Information provided ->
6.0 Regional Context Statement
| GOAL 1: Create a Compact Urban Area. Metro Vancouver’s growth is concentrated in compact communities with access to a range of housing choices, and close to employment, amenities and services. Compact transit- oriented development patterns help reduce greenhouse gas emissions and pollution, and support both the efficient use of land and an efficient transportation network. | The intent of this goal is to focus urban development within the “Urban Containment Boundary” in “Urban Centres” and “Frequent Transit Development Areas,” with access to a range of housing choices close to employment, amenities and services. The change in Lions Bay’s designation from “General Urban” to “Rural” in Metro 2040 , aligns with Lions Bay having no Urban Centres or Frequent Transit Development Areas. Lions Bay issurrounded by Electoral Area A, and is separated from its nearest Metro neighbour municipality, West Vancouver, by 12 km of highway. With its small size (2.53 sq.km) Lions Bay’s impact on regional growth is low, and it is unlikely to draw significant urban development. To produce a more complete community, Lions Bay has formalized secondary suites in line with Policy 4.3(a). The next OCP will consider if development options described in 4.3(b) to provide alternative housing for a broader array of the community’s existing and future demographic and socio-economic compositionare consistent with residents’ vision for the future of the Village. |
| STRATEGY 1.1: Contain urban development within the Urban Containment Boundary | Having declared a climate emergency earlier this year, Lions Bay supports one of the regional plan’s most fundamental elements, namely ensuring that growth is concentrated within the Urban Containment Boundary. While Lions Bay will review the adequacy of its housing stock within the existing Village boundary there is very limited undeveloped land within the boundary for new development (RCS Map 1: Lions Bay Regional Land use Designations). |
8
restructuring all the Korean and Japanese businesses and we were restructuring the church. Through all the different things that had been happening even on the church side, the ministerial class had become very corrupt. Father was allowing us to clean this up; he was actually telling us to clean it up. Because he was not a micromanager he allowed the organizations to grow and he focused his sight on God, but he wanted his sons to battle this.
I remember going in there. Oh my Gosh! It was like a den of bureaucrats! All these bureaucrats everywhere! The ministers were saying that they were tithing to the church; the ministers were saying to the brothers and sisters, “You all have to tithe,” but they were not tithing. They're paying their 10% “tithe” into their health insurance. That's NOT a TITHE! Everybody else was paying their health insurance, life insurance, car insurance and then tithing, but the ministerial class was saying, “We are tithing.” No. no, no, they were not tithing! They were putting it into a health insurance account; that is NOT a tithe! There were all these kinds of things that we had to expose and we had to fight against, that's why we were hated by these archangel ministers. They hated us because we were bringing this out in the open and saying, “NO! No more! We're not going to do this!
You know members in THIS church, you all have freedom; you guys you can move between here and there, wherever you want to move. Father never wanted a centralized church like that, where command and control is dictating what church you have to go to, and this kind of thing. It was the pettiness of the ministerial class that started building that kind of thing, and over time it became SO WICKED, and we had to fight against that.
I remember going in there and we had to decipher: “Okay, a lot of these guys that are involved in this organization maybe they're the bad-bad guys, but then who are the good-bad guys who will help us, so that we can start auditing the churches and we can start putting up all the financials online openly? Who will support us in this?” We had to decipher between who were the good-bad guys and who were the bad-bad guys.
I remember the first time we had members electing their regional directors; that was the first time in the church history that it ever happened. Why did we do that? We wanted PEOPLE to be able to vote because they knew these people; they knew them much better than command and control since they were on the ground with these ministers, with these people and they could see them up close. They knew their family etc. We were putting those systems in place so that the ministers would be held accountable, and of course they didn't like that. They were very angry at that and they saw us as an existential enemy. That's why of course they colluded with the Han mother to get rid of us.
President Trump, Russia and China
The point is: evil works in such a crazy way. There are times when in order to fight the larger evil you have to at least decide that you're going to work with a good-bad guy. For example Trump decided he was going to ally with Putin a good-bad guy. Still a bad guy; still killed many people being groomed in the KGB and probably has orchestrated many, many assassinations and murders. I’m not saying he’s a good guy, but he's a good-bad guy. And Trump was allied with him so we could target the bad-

What this task involves ->
Copy the records out again word for word.

The answer ->
6.0 Regional Context Statement
| GOAL 1: Create a Compact Urban Area. Metro Vancouver’s growth is concentrated in compact communities with access to a range of housing choices, and close to employment, amenities and services. Compact transit- oriented development patterns help reduce greenhouse gas emissions and pollution, and support both the efficient use of land and an efficient transportation network. | The intent of this goal is to focus urban development within the “Urban Containment Boundary” in “Urban Centres” and “Frequent Transit Development Areas,” with access to a range of housing choices close to employment, amenities and services. The change in Lions Bay’s designation from “General Urban” to “Rural” in Metro 2040 , aligns with Lions Bay having no Urban Centres or Frequent Transit Development Areas. Lions Bay issurrounded by Electoral Area A, and is separated from its nearest Metro neighbour municipality, West Vancouver, by 12 km of highway. With its small size (2.53 sq.km) Lions Bay’s impact on regional growth is low, and it is unlikely to draw significant urban development. To produce a more complete community, Lions Bay has formalized secondary suites in line with Policy 4.3(a). The next OCP will consider if development options described in 4.3(b) to provide alternative housing for a broader array of the community’s existing and future demographic and socio-economic compositionare consistent with residents’ vision for the future of the Village. |
| STRATEGY 1.1: Contain urban development within the Urban Containment Boundary | Having declared a climate emergency earlier this year, Lions Bay supports one of the regional plan’s most fundamental elements, namely ensuring that growth is concentrated within the Urban Containment Boundary. While Lions Bay will review the adequacy of its housing stock within the existing Village boundary there is very limited undeveloped land within the boundary for new development (RCS Map 1: Lions Bay Regional Land use Designations). |
8
restructuring all the Korean and Japanese businesses and we were restructuring the church. Through all the different things that had been happening even on the church side, the ministerial class had become very corrupt. Father was allowing us to clean this up; he was actually telling us to clean it up. Because he was not a micromanager he allowed the organizations to grow and he focused his sight on God, but he wanted his sons to battle this.
I remember going in there. Oh my Gosh! It was like a den of bureaucrats! All these bureaucrats everywhere! The ministers were saying that they were tithing to the church; the ministers were saying to the brothers and sisters, “You all have to tithe,” but they were not tithing. They're paying their 10% “tithe” into their health insurance. That's NOT a TITHE! Everybody else was paying their health insurance, life insurance, car insurance and then tithing, but the ministerial class was saying, “We are tithing.” No. no, no, they were not tithing! They were putting it into a health insurance account; that is NOT a tithe! There were all these kinds of things that we had to expose and we had to fight against, that's why we were hated by these archangel ministers. They hated us because we were bringing this out in the open and saying, “NO! No more! We're not going to do this!
You know members in THIS church, you all have freedom; you guys you can move between here and there, wherever you want to move. Father never wanted a centralized church like that, where command and control is dictating what church you have to go to, and this kind of thing. It was the pettiness of the ministerial class that started building that kind of thing, and over time it became SO WICKED, and we had to fight against that.
I remember going in there and we had to decipher: “Okay, a lot of these guys that are involved in this organization maybe they're the bad-bad guys, but then who are the good-bad guys who will help us, so that we can start auditing the churches and we can start putting up all the financials online openly? Who will support us in this?” We had to decipher between who were the good-bad guys and who were the bad-bad guys.
I remember the first time we had members electing their regional directors; that was the first time in the church history that it ever happened. Why did we do that? We wanted PEOPLE to be able to vote because they knew these people; they knew them much better than command and control since they were on the ground with these ministers, with these people and they could see them up close. They knew their family etc. We were putting those systems in place so that the ministers would be held accountable, and of course they didn't like that. They were very angry at that and they saw us as an existential enemy. That's why of course they colluded with the Han mother to get rid of us.
President Trump, Russia and China
The point is: evil works in such a crazy way. There are times when in order to fight the larger evil you have to at least decide that you're going to work with a good-bad guy. For example Trump decided he was going to ally with Putin a good-bad guy. Still a bad guy; still killed many people being groomed in the KGB and probably has orchestrated many, many assassinations and murders. I’m not saying he’s a good guy, but he's a good-bad guy. And Trump was allied with him so we could target the bad-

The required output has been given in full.